Given text
********************

In addition, each Party agrees to take all reasonable steps necessary to prevent
disclosure of such other Party's Evaluation Material, including seeking an
appropriate protective order, or, if the information is required to be
disclosed, confidential treatment. It is further agreed that, if, in the absence
of a protective order, either Party or any of its Representatives is legally
required to disclose information concerning the other Party, such Party or its
Representatives may disclose such information without liability hereunder, but
neither Party shall be relieved of any liability hereunder for any previous
disclosure by such party or any of its Representatives which was not permitted
by this Agreement.

     8.  Upon request by either Party at any time, a Party shall promptly at its
option either destroy all Evaluation Material or redeliver to the other all
Evaluation Material which such Party has received from the other, including
without limitation all copies, extracts or other reproductions of such
Evaluation Material, and each Party will destroy all material prepared by it or
its Representatives based upon the Evaluation Material supplied by the other
Party (including all written material, memoranda, notes and other writings or
recordings whatsoever).  Upon request by the other Party, such return or
destruction shall be certified in writing to the other Party by one of the
destroying Party's Representatives who shall supervise such return or

     9.  Each Party understands and acknowledges that any and all information
contained in the Evaluation Material is being or will be provided by the other
Party without any representation or warranty, express or implied, as to the
accuracy or completeness of the Evaluation Material so provided, except as set
forth in any Transaction Agreement.  It is further understood that the scope of
any representations and warranties to be given by a Party with respect to any
Evaluation Material in the Transaction Agreement will be negotiated along with
other terms and conditions thereof if discussions between the Parties should
progress to that point.

     10.  Notwithstanding anything herein to the contrary, whether specific or
implied, Halliburton shall not be prohibited by this Agreement from disclosing
any information related solely to its business or operations in connection with
the provision of NUMAR related services to customers.

********************

Explore the material
• A. Summarize the agreement excerpt in two sentences.
• B. List every kind of material named in the parentheses in section 8 of the agreement excerpt.
• C. According to the agreement excerpt, in connection with what may Halliburton disclose information related solely to its business or operations?
Rely only on the agreement excerpt when answering.

********************

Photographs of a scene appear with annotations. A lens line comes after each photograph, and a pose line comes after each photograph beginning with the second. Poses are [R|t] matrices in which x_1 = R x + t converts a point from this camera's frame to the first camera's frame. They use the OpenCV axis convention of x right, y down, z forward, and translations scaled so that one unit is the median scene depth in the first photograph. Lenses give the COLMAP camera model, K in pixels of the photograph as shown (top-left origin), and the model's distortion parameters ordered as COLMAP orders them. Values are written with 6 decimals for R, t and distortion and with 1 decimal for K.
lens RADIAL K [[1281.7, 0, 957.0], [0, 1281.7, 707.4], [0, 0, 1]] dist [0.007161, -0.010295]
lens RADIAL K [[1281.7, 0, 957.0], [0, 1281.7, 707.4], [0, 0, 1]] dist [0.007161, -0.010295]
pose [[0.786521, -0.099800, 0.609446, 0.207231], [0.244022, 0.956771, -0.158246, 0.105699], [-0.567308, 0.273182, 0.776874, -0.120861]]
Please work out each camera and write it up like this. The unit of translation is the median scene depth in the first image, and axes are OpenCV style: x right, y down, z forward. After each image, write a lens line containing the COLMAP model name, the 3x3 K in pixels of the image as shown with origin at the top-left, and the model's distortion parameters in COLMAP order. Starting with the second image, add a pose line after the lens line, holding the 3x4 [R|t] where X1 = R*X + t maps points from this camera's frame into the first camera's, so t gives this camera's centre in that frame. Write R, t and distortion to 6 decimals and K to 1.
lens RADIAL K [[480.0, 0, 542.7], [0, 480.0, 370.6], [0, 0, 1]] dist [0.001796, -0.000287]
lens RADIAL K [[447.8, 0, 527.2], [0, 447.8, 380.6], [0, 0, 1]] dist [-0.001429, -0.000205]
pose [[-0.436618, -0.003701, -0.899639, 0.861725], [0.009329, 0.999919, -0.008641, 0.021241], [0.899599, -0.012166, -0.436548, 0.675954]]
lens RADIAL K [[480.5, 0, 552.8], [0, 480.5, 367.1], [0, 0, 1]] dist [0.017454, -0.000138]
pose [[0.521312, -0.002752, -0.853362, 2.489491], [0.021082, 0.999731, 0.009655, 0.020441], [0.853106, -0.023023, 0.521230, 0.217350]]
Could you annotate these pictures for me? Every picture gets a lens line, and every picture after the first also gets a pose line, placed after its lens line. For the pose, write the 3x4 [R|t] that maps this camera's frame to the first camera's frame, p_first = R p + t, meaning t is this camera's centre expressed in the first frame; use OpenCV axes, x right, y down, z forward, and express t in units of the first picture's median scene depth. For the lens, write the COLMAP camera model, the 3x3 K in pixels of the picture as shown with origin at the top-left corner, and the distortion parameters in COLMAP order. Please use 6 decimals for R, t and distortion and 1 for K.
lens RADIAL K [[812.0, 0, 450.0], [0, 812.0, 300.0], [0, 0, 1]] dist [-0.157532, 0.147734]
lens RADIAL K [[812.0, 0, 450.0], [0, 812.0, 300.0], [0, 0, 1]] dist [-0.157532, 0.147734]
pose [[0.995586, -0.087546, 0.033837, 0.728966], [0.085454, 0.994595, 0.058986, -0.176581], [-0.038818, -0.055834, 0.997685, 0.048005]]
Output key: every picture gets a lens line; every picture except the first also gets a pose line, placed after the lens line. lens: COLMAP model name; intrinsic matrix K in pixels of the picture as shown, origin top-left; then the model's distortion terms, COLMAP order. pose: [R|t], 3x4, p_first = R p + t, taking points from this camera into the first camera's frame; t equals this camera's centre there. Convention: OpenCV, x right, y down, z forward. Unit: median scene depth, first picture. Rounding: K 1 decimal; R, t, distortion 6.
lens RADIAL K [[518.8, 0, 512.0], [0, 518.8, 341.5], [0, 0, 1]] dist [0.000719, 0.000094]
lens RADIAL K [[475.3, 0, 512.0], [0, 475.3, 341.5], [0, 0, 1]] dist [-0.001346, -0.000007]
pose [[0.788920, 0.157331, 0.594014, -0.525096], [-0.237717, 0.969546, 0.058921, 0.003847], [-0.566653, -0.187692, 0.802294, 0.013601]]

********************

List of solutions
• A. Each Party must take reasonable steps to prevent disclosure of the other Party's Evaluation Material, though it may disclose information it is legally required to disclose, absent a protective order, without liability, and on request it must destroy or return the other's Evaluation Material. That material is provided without any representation or warranty as to accuracy or completeness except as set forth in any Transaction Agreement, and Halliburton is not prohibited from disclosing information related solely to its own business or operations in connection with NUMAR related services to customers.

• B.
- written material
- memoranda
- notes
- other writings
- recordings

• C. The provision of NUMAR related services to customers.